This March the Waccamaw Library will host the first two presentations as part of a new "Talking History" series, which will feature faculty members from the Coastal Carolina University Department of History. On Friday, March 24 at 10 a.m., Dr. Kevin Kokomoor will discuss the crucial role of Spanish exploration in the settlement of South Carolina in his talk, “South Carolina, or La Florida?: The Southeast’s Spanish Beginnings.” The following week, on Friday, March 31 at 10 a.m., Dr. John J. Navin will provide additional perspective on South Carolina’s settlement in his presentation, “The Grim Years: Settling South Carolina, 1670-1720.” This segment will explore pressing difficulties colonists faced in their daily lives during the colony’s first decades.
The Talking History Series is sponsored by the Friends of the Waccamaw Library, and all programs are free and open to the public. The series will resume in the Fall with additional presentations by CCU History faculty.
A Florida native, Kokomoor earned his Ph.D. from Florida State University and has taught at CCU since 2012. His recent publications deal primarily with the colonial and early American Southeast. His presentation for the Talking History series is based on research for his upcoming book, "La Florida: Catholics, Conquistadores, and Other American Origin Stories" (Pineapple Press, forthcoming 2023), which will provide a popular look at the earliest years and legacies of Spanish colonialism in the American Southeast, known for hundreds of years as “La Florida.” His first book, "Of One Mind and Of One Government: The Rise and Fall of the Creek Nation in the Early Republic" (University of Nebraska Press, 2019), represents a political history of the Creek people of modern-day Georgia, Alabama and Florida. His current book project explores Native-settler violence in the Southeast. Kokomoor enjoys fishing, the beach and golf here in the Lowcountry.

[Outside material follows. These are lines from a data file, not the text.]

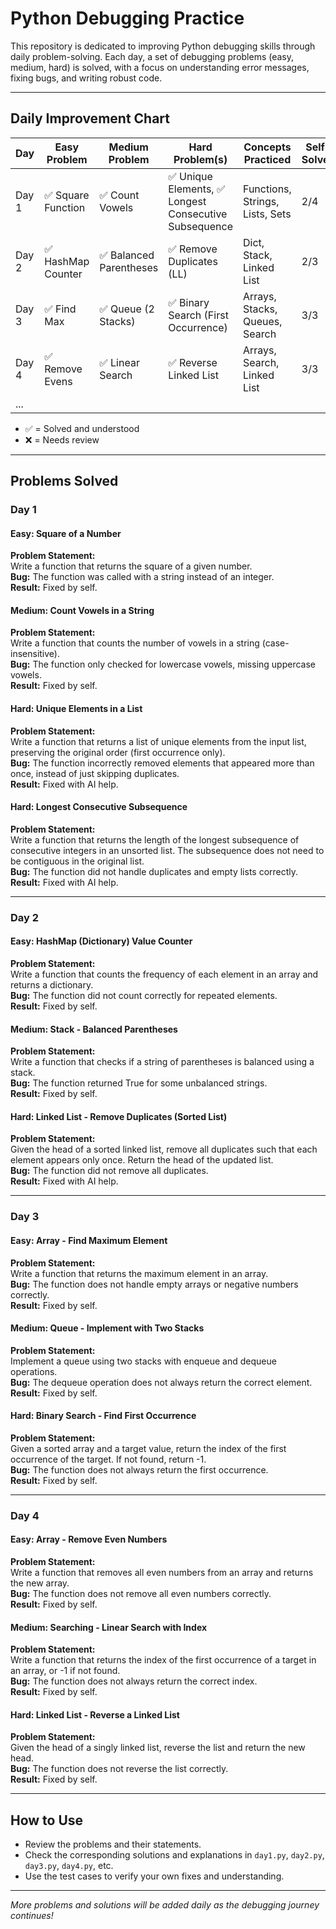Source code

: # Python Debugging Practice

This repository is dedicated to improving Python debugging skills through daily problem-solving. Each day, a set of debugging problems (easy, medium, hard) is solved, with a focus on understanding error messages, fixing bugs, and writing robust code.

---

## Daily Improvement Chart

| Day   | Easy Problem         | Medium Problem           | Hard Problem(s)                        | Concepts Practiced                | Self-Solved | AI Helped | Notes/Progress                          |
|-------|----------------------|--------------------------|-----------------------------------------|------------------------------------|-------------|-----------|------------------------------------------|
| Day 1 | ✅ Square Function   | ✅ Count Vowels          | ✅ Unique Elements, ✅ Longest Consecutive Subsequence | Functions, Strings, Lists, Sets   | 2/4         | 2/4      | Needed help with hard problems           |
| Day 2 | ✅ HashMap Counter   | ✅ Balanced Parentheses   | ✅ Remove Duplicates (LL)                | Dict, Stack, Linked List           | 2/3         | 1/3      | Needed help with linked list pointers    |
| Day 3 | ✅ Find Max          | ✅ Queue (2 Stacks)       | ✅ Binary Search (First Occurrence)      | Arrays, Stacks, Queues, Search     | 3/3         | 0/3      | Solved all problems independently       |
| Day 4 | ✅ Remove Evens      | ✅ Linear Search          | ✅ Reverse Linked List                   | Arrays, Search, Linked List        | 3/3         | 0/3      | Solved all problems independently       |
| ...   |                      |                          |                                         |                                    |             |           |                                          |

- ✅ = Solved and understood
- ❌ = Needs review

---

## Problems Solved

### Day 1

#### Easy: Square of a Number
**Problem Statement:**  
Write a function that returns the square of a given number.  
**Bug:** The function was called with a string instead of an integer.  
**Result:** Fixed by self.

#### Medium: Count Vowels in a String
**Problem Statement:**  
Write a function that counts the number of vowels in a string (case-insensitive).  
**Bug:** The function only checked for lowercase vowels, missing uppercase vowels.  
**Result:** Fixed by self.

#### Hard: Unique Elements in a List
**Problem Statement:**  
Write a function that returns a list of unique elements from the input list, preserving the original order (first occurrence only).  
**Bug:** The function incorrectly removed elements that appeared more than once, instead of just skipping duplicates.  
**Result:** Fixed with AI help.

#### Hard: Longest Consecutive Subsequence
**Problem Statement:**  
Write a function that returns the length of the longest subsequence of consecutive integers in an unsorted list. The subsequence does not need to be contiguous in the original list.  
**Bug:** The function did not handle duplicates and empty lists correctly.  
**Result:** Fixed with AI help.

---

### Day 2

#### Easy: HashMap (Dictionary) Value Counter
**Problem Statement:**  
Write a function that counts the frequency of each element in an array and returns a dictionary.  
**Bug:** The function did not count correctly for repeated elements.  
**Result:** Fixed by self.

#### Medium: Stack - Balanced Parentheses
**Problem Statement:**  
Write a function that checks if a string of parentheses is balanced using a stack.  
**Bug:** The function returned True for some unbalanced strings.  
**Result:** Fixed by self.

#### Hard: Linked List - Remove Duplicates (Sorted List)
**Problem Statement:**  
Given the head of a sorted linked list, remove all duplicates such that each element appears only once. Return the head of the updated list.  
**Bug:** The function did not remove all duplicates.  
**Result:** Fixed with AI help.

---

### Day 3

#### Easy: Array - Find Maximum Element
**Problem Statement:**  
Write a function that returns the maximum element in an array.  
**Bug:** The function does not handle empty arrays or negative numbers correctly.  
**Result:** Fixed by self.

#### Medium: Queue - Implement with Two Stacks
**Problem Statement:**  
Implement a queue using two stacks with enqueue and dequeue operations.  
**Bug:** The dequeue operation does not always return the correct element.  
**Result:** Fixed by self.

#### Hard: Binary Search - Find First Occurrence
**Problem Statement:**  
Given a sorted array and a target value, return the index of the first occurrence of the target. If not found, return -1.  
**Bug:** The function does not always return the first occurrence.  
**Result:** Fixed by self.

---

### Day 4

#### Easy: Array - Remove Even Numbers
**Problem Statement:**  
Write a function that removes all even numbers from an array and returns the new array.  
**Bug:** The function does not remove all even numbers correctly.  
**Result:** Fixed by self.

#### Medium: Searching - Linear Search with Index
**Problem Statement:**  
Write a function that returns the index of the first occurrence of a target in an array, or -1 if not found.  
**Bug:** The function does not always return the correct index.  
**Result:** Fixed by self.

#### Hard: Linked List - Reverse a Linked List
**Problem Statement:**  
Given the head of a singly linked list, reverse the list and return the new head.  
**Bug:** The function does not reverse the list correctly.  
**Result:** Fixed by self.

---

## How to Use

- Review the problems and their statements.
- Check the corresponding solutions and explanations in `day1.py`, `day2.py`, `day3.py`, `day4.py`, etc.
- Use the test cases to verify your own fixes and understanding.

---

*More problems and solutions will be added daily as the debugging journey continues!*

Originally from Boston, Navin joined the CCU Department of History in 1999 after teaching at Pfeiffer University and Brandeis University, where he earned his doctorate in 1997. He specializes in early American history and his publications focus on race, warfare, gender and the impact of colonizing ventures on groups and individuals. His talk is drawn from his recent book, "The Grim Years: Settling South Carolina, 1670-1720" (University of South Carolina Press, 2019), which captures the continual turmoil endured by colonial South Carolinians. Using primary sources, the book describes challenges colonists faced, setbacks they experienced and effects of policies and practices initiated by elites and proprietors. Navin has appeared on SC Public Radio to discuss "The Grim Years" on Walter Edgar’s "Journal." Before completing his doctorate, he managed the communications departments for several Massachusetts firms and he holds two U.S. patents for four-way chess.